Tisha B’Av, literally the ninth day of the Hebrew month of Av, is a day of mourning for the Jewish people. Several tragedies occurred on the ninth of the Hebrew month of Av, but the day was designated for mourning following the destruction of the holy Temples in Jerusalem.
The First Temple was destroyed on Tisha B’Av by the Babylonians in 3339, the Hebrew year since creation. The Second Temple was destroyed by the Romans in 3829.
Tisha B’Av marks the culmination of a three-week period of mourning, which began on the 17th of the Hebrew month of Tammuz, Shiva Asar B’Tammuz in Hebrew. Shiva Asar B’ Tammuz, like Tisha B’Av, is a fast day (though we fast from sunset on the eighth to nightfall on Tisha B’Av and only from sunrise to nightfall on Shiva Asar B’ Tammuz).

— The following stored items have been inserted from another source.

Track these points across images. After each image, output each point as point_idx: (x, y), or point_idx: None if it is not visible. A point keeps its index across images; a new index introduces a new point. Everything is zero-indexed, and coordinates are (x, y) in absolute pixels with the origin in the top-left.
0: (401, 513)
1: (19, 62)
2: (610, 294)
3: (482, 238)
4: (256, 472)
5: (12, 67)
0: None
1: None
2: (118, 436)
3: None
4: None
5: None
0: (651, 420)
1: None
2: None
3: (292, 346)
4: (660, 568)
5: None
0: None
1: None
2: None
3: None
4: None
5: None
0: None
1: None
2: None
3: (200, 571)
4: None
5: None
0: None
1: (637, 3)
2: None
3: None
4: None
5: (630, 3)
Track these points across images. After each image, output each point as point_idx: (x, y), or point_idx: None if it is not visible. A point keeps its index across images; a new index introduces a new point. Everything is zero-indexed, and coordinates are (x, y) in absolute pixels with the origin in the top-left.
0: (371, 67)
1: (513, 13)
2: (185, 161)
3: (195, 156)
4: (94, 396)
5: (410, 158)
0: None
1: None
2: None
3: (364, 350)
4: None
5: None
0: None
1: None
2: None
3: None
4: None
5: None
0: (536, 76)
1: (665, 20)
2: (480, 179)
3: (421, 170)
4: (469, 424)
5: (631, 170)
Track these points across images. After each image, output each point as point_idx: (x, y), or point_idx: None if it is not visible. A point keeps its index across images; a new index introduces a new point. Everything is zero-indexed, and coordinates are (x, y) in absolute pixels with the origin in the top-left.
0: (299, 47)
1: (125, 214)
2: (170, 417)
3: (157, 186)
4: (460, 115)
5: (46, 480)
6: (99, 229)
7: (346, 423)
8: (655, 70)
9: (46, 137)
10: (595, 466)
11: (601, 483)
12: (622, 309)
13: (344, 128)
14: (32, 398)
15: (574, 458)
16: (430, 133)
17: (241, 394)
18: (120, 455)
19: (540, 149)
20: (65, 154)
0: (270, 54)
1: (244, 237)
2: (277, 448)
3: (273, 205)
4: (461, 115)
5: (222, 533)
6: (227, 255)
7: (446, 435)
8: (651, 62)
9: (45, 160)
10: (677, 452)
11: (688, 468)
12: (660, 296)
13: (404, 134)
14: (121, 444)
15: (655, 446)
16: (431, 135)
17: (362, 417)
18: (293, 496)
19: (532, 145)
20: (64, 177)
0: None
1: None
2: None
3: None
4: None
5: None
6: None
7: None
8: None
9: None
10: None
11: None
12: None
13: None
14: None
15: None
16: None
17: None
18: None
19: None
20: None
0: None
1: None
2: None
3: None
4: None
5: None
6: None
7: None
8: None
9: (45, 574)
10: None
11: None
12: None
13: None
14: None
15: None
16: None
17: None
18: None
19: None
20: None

We observe the three weeks by not participating in weddings and other joyous events, not cutting our hair or purchasing new clothes. Beginning nine days before Tisha B’Av, we refrain from eating meat and listening to music.
On Tisha B’Av, we are careful to fast, not to bathe or oil ourselves, not to wear leather shoes, study Torah –– which is joyful –– or engage in sexual relations or other pleasurable acts with our spouse.